On November 19, 2013, the National Health and Family Planning Commission of the People’s Republic of China published a draft of its proposed new Administrative Measures on Personal Health Information (the “Draft Measures”) and solicited public comments by December 20, 2013.

This is the first time the Chinese government has proposed an integrated and uniform framework for the administration and protection of its citizens’ personal health information. The Draft Measures provide a broad definition of “personal health information” as well as detailed rules for the protection of personal health information.

Under the Draft Measures, “personal health information” would include: (1) basic personal information, information on family members, and information regarding the administration of family planning; (2) electronic health files; (3) electronic medical records; and (4) other information, such as information on administrative matters and decision-making that arise during a hospital’s provision of medical services.

Although existing rules prohibit the duplication, alteration, destruction or disclosure of medical records without authorization, an individual’s medical records would be subject to significantly enhanced protection if the Draft Measures eventually become effective. Specifically, the Draft Measures require that:

  • a medical institution must inform a data subject of the purpose of the collection of personal health data and obtain the data subject’s consent for such collection;
  • government agencies or medical institutions may not engage an entity which may use personal health information for commercial purposes to create or operate a database containing personal health information; and
  • medical institutions must establish strict rules on user real-name identity verification and access controls on any personal health information database, for the protection of personal health information.

Finally, the Draft Measures include a cross-border transfer restriction. Under the proposed Draft Measures, no personal health information collected by government agencies or medical institutions may be stored in any server located outside of China.

DATA FOR ANALYSIS:

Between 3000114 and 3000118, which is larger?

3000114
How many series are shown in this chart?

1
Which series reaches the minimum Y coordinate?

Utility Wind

PROBLEM SET:
(a) Retype the part of the passage on China's draft health information measures between "This is the" and "rules for the protection of personal health information.", inclusive.
(b) Translate this sentence from the passage on China's draft health information measures into Spanish: "Under the proposed Draft Measures, no personal health information collected by government agencies or medical institutions may be stored in any server located outside of China."
The items are not needed for anything here.

RESULTS FOR EACH TASK:
(a)
This is the first time the Chinese government has proposed an integrated and uniform framework for the administration and protection of its citizens’ personal health information. The Draft Measures provide a broad definition of “personal health information” as well as detailed rules for the protection of personal health information.

(b) Según las Medidas Preliminares propuestas, ninguna información personal de salud recopilada por organismos gubernamentales o instituciones médicas podrá almacenarse en ningún servidor ubicado fuera de China.